I frowned as a tendril of fear snaked down my back. “Now you’re pissing me off. I’d better not fucking see you there, Jade. Or anyone else. I’m serious. Don’t drag our family into my mess.”

“Viol, he wants to help,” Poppy said.

“It’s not safe,” I snapped at Jade. “What part of that don’t you understand?”

Jade didn’t flinch. “What exactly is your plan when you arrive? I assume you’re not going through with the exchange.”

“Of fucking course not!”

“Then you’ll abduct Sorrel and leave the remnants of the clan the way you find it?”

I gritted my teeth. Grudgingly, I saw his point. We couldn’t just rescue Sorrel and abandon the other omegas crushed beneath the heel of the tundra clan alphas.

Guilt and regret chewed at me. The last time I tried to save Sorrel, it didn’t end well. But I was a different person back then. I wouldn’t hesitate this time.

But Jade sighed like I was a difficult student who didn’t understand his lesson. “Viol, let me be clear. I trust you and Poppy to take whatever action you feel is best. My only concern is for what will happen after.”

“Huh?” I was confused. Jade actually trusted me?

Jade paused, then gave a thoughtful hum. “Actually, never mind.

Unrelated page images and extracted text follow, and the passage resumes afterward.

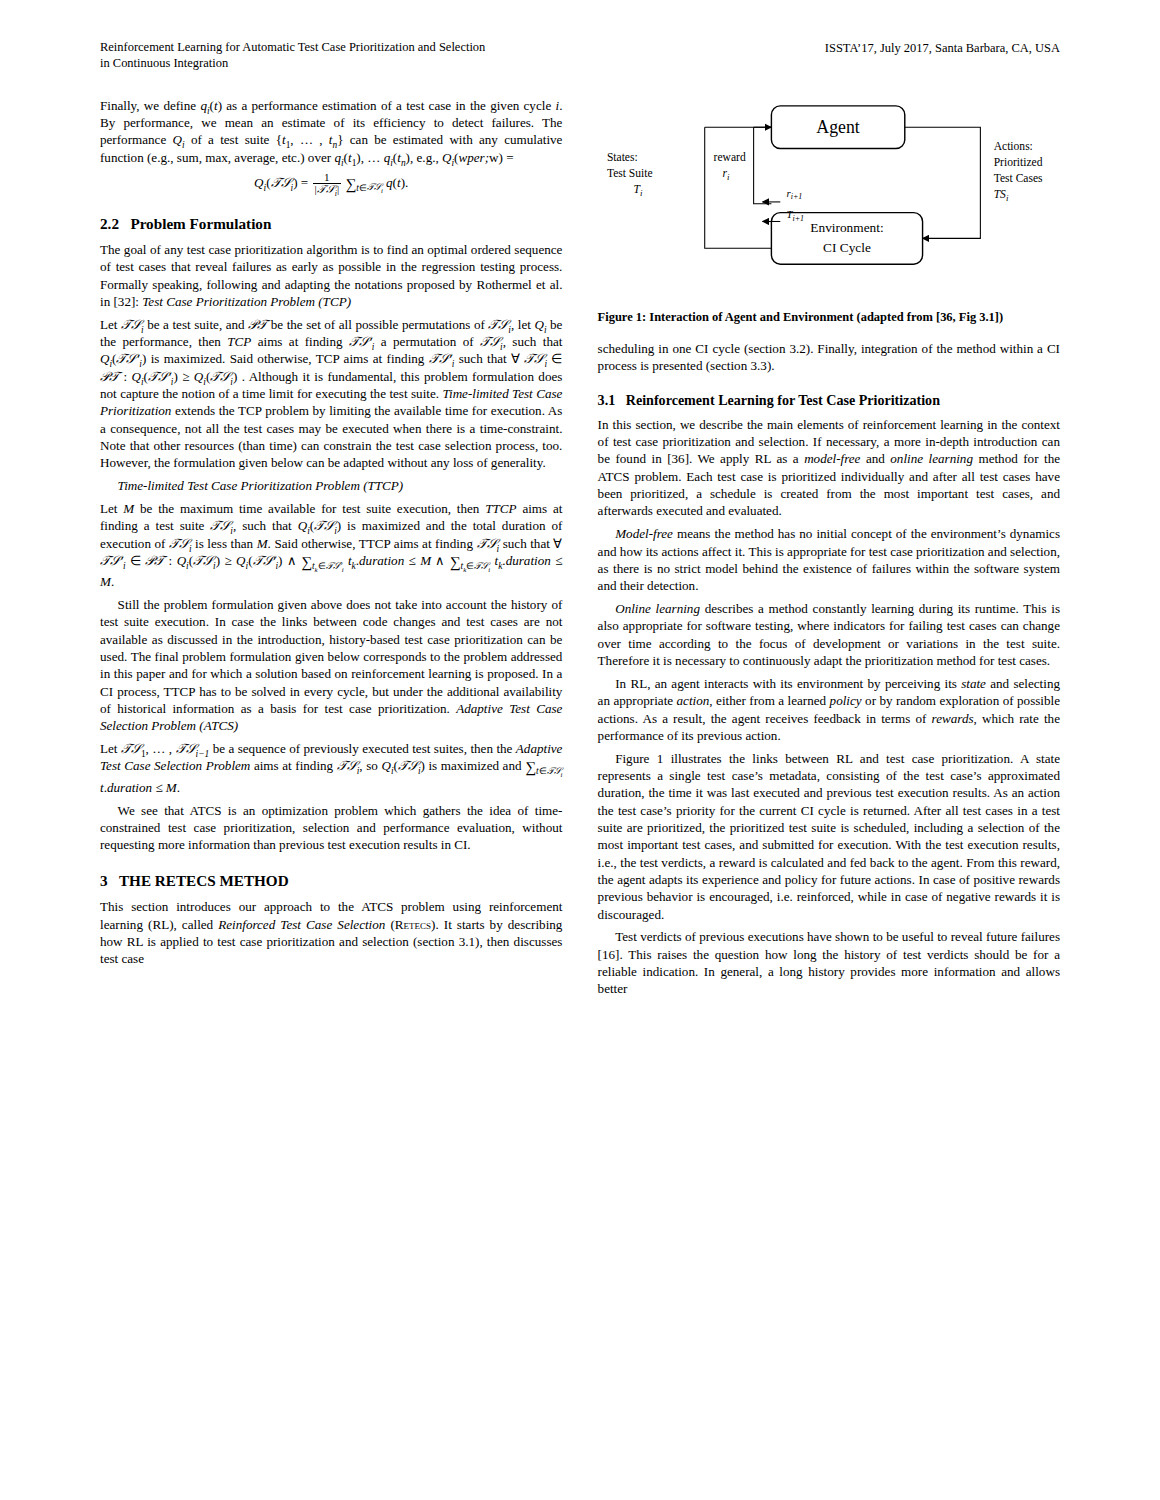Reinforcement Learning for Automatic Test Case Prioritization and Selection
in Continuous Integration
ISSTA’17, July 2017, Santa Barbara, CA, USA
Finally, we define qi(t) as a performance estimation of a test case in the given cycle i. By performance, we mean an estimate of its efficiency to detect failures. The performance Qi of a test suite {t1, … , tn} can be estimated with any cumulative function (e.g., sum, max, average, etc.) over qi(t1), … qi(tn), e.g., Qi(wper; w) =
Qi(𝒯𝒮i) = 1|𝒯𝒮i| ∑t∈𝒯𝒮i q(t).
2.2 Problem Formulation
The goal of any test case prioritization algorithm is to find an optimal ordered sequence of test cases that reveal failures as early as possible in the regression testing process. Formally speaking, following and adapting the notations proposed by Rothermel et al. in [32]: Test Case Prioritization Problem (TCP)
Let 𝒯𝒮i be a test suite, and 𝒫𝒯 be the set of all possible permutations of 𝒯𝒮i, let Qi be the performance, then TCP aims at finding 𝒯𝒮′i a permutation of 𝒯𝒮i, such that Qi(𝒯𝒮′i) is maximized. Said otherwise, TCP aims at finding 𝒯𝒮′i such that ∀ 𝒯𝒮i ∈ 𝒫𝒯 : Qi(𝒯𝒮′i) ≥ Qi(𝒯𝒮i) . Although it is fundamental, this problem formulation does not capture the notion of a time limit for executing the test suite. Time-limited Test Case Prioritization extends the TCP problem by limiting the available time for execution. As a consequence, not all the test cases may be executed when there is a time-constraint. Note that other resources (than time) can constrain the test case selection process, too. However, the formulation given below can be adapted without any loss of generality.
Time-limited Test Case Prioritization Problem (TTCP)
Let M be the maximum time available for test suite execution, then TTCP aims at finding a test suite 𝒯𝒮i, such that Qi(𝒯𝒮i) is maximized and the total duration of execution of 𝒯𝒮i is less than M. Said otherwise, TTCP aims at finding 𝒯𝒮i such that ∀ 𝒯𝒮′i ∈ 𝒫𝒯 : Qi(𝒯𝒮i) ≥ Qi(𝒯𝒮′i) ∧ ∑tk∈𝒯𝒮′i tk.duration ≤ M ∧ ∑tk∈𝒯𝒮i tk.duration ≤ M.
Still the problem formulation given above does not take into account the history of test suite execution. In case the links between code changes and test cases are not available as discussed in the introduction, history-based test case prioritization can be used. The final problem formulation given below corresponds to the problem addressed in this paper and for which a solution based on reinforcement learning is proposed. In a CI process, TTCP has to be solved in every cycle, but under the additional availability of historical information as a basis for test case prioritization. Adaptive Test Case Selection Problem (ATCS)
Let 𝒯𝒮1, … , 𝒯𝒮i−1 be a sequence of previously executed test suites, then the Adaptive Test Case Selection Problem aims at finding 𝒯𝒮i, so Qi(𝒯𝒮i) is maximized and ∑t∈𝒯𝒮i t.duration ≤ M.
We see that ATCS is an optimization problem which gathers the idea of time-constrained test case prioritization, selection and performance evaluation, without requesting more information than previous test execution results in CI.
3 THE RETECS METHOD
This section introduces our approach to the ATCS problem using reinforcement learning (RL), called Reinforced Test Case Selection (Retecs). It starts by describing how RL is applied to test case prioritization and selection (section 3.1), then discusses test case
Agent Environment: CI Cycle States: Test Suite Ti reward ri ri+1 Ti+1 Actions: Prioritized Test Cases TSi
Figure 1: Interaction of Agent and Environment (adapted from [36, Fig 3.1])
scheduling in one CI cycle (section 3.2). Finally, integration of the method within a CI process is presented (section 3.3).
3.1 Reinforcement Learning for Test Case Prioritization
In this section, we describe the main elements of reinforcement learning in the context of test case prioritization and selection. If necessary, a more in-depth introduction can be found in [36]. We apply RL as a model-free and online learning method for the ATCS problem. Each test case is prioritized individually and after all test cases have been prioritized, a schedule is created from the most important test cases, and afterwards executed and evaluated.
Model-free means the method has no initial concept of the environment’s dynamics and how its actions affect it. This is appropriate for test case prioritization and selection, as there is no strict model behind the existence of failures within the software system and their detection.
Online learning describes a method constantly learning during its runtime. This is also appropriate for software testing, where indicators for failing test cases can change over time according to the focus of development or variations in the test suite. Therefore it is necessary to continuously adapt the prioritization method for test cases.
In RL, an agent interacts with its environment by perceiving its state and selecting an appropriate action, either from a learned policy or by random exploration of possible actions. As a result, the agent receives feedback in terms of rewards, which rate the performance of its previous action.
Figure 1 illustrates the links between RL and test case prioritization. A state represents a single test case’s metadata, consisting of the test case’s approximated duration, the time it was last executed and previous test execution results. As an action the test case’s priority for the current CI cycle is returned. After all test cases in a test suite are prioritized, the prioritized test suite is scheduled, including a selection of the most important test cases, and submitted for execution. With the test execution results, i.e., the test verdicts, a reward is calculated and fed back to the agent. From this reward, the agent adapts its experience and policy for future actions. In case of positive rewards previous behavior is encouraged, i.e. reinforced, while in case of negative rewards it is discouraged.
Test verdicts of previous executions have shown to be useful to reveal future failures [16]. This raises the question how long the history of test verdicts should be for a reliable indication. In general, a long history provides more information and allows better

I’ll figure it out.”

That sounded more like the Jade I knew.

“Okay.” I jabbed a finger at him. “Don’t tell the others. Seriously. This is our fight.”

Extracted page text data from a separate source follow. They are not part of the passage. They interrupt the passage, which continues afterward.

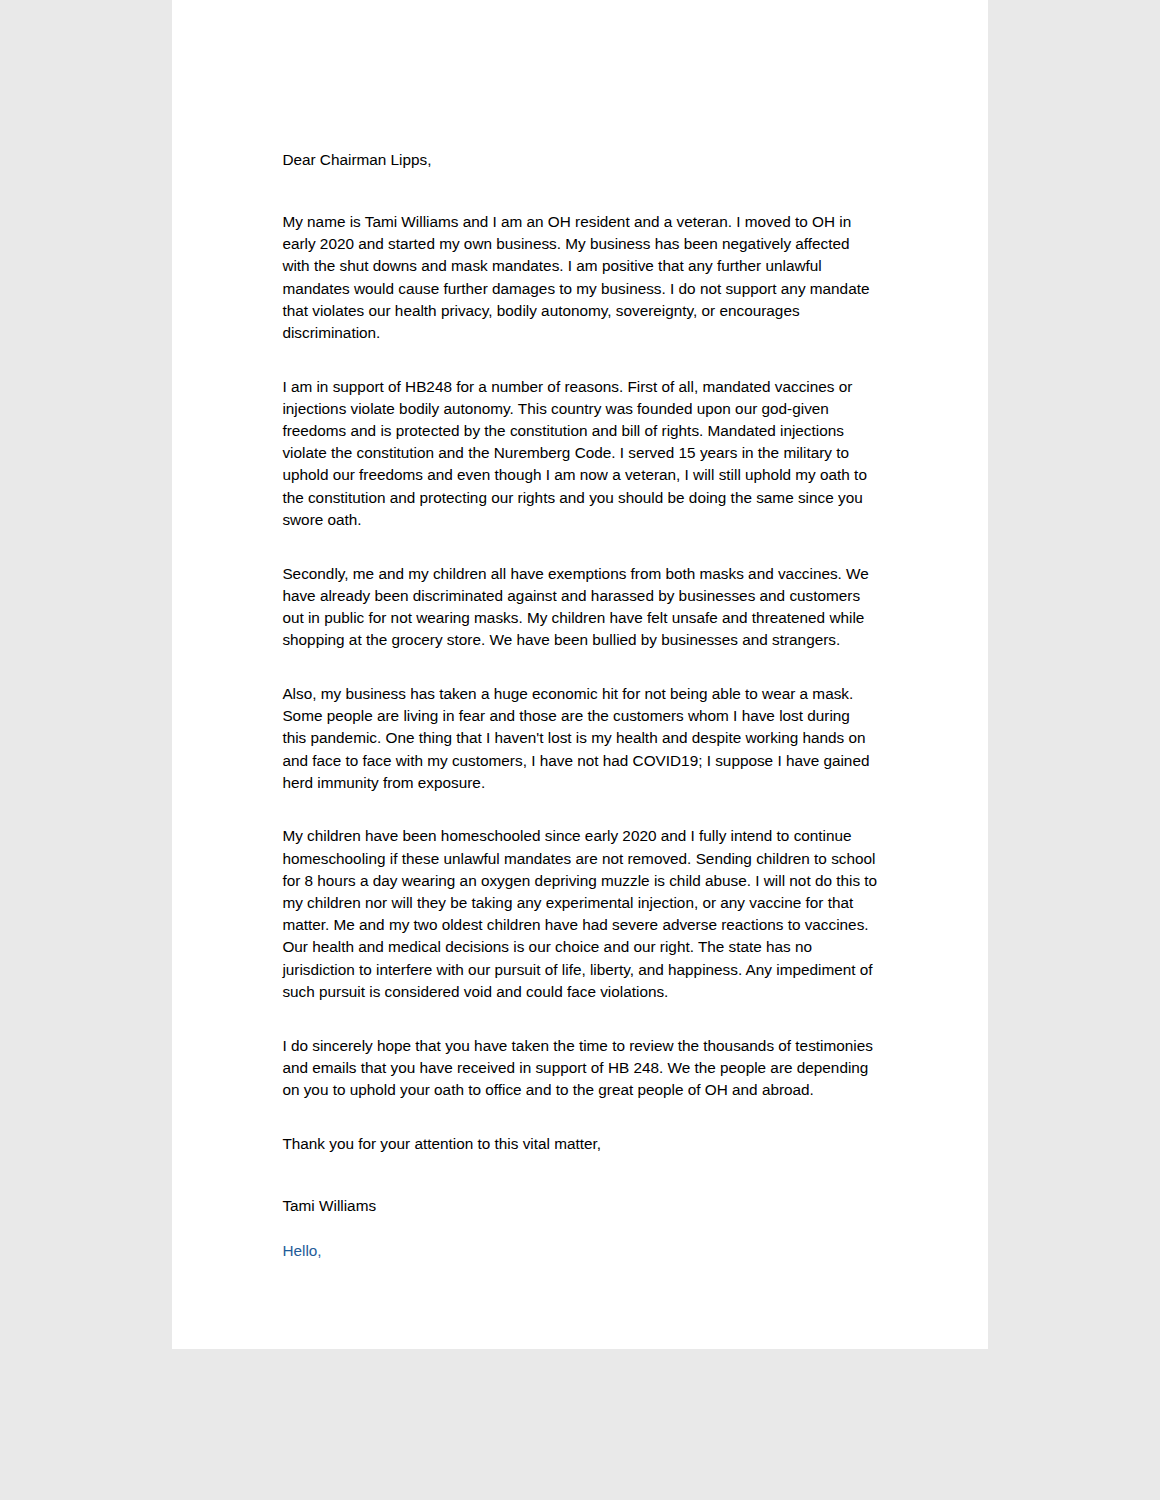Dear Chairman Lipps,
My name is Tami Williams and I am an OH resident and a veteran. I moved to OH in early 2020 and started my own business. My business has been negatively affected with the shut downs and mask mandates. I am positive that any further unlawful mandates would cause further damages to my business. I do not support any mandate that violates our health privacy, bodily autonomy, sovereignty, or encourages discrimination.
I am in support of HB248 for a number of reasons. First of all, mandated vaccines or injections violate bodily autonomy. This country was founded upon our god-given freedoms and is protected by the constitution and bill of rights. Mandated injections violate the constitution and the Nuremberg Code. I served 15 years in the military to uphold our freedoms and even though I am now a veteran, I will still uphold my oath to the constitution and protecting our rights and you should be doing the same since you swore oath.
Secondly, me and my children all have exemptions from both masks and vaccines. We have already been discriminated against and harassed by businesses and customers out in public for not wearing masks. My children have felt unsafe and threatened while shopping at the grocery store. We have been bullied by businesses and strangers.
Also, my business has taken a huge economic hit for not being able to wear a mask. Some people are living in fear and those are the customers whom I have lost during this pandemic. One thing that I haven't lost is my health and despite working hands on and face to face with my customers, I have not had COVID19; I suppose I have gained herd immunity from exposure.
My children have been homeschooled since early 2020 and I fully intend to continue homeschooling if these unlawful mandates are not removed. Sending children to school for 8 hours a day wearing an oxygen depriving muzzle is child abuse. I will not do this to my children nor will they be taking any experimental injection, or any vaccine for that matter. Me and my two oldest children have had severe adverse reactions to vaccines. Our health and medical decisions is our choice and our right. The state has no jurisdiction to interfere with our pursuit of life, liberty, and happiness. Any impediment of such pursuit is considered void and could face violations.
I do sincerely hope that you have taken the time to review the thousands of testimonies and emails that you have received in support of HB 248. We the people are depending on you to uphold your oath to office and to the great people of OH and abroad.
Thank you for your attention to this vital matter,
Tami Williams
Hello,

Poppy glanced at Jade, then at me, but said nothing.

Jade smiled at me, slipping a hand behind his back while the other pushed up his glasses.

“I wouldn’t dream of it.” His expression turned serious.

“But Viol... do be careful. You deeply worried us the last time you returned from that place. Please don’t make us suffer a repeat of that terrible day. ”

I grimaced as his words weighed on my shoulders.

The idea that I’d hurt my older brothers never crossed my mind then, but as an adult, it felt stupid not to think of that.

Back then, I was so tangled up in my own stormy feelings that I didn’t consider theirs.

Seeing their brother so devastated—without an explanation why—couldn’t have been easy.

I owed them the truth. Not now, but someday.

“I’m sorry,” I muttered, flushing in shame as I stared at the ground. “I’ll come back normal this time, I swear.”

He smirked. “You don’t have to be normal. Just be you.” He winked at Poppy. “Take care of him, all right?”

Poppy beamed at Jade, affection shining from his face. “I will.”

Even my brother knew that between the two of us, Poppy was stronger.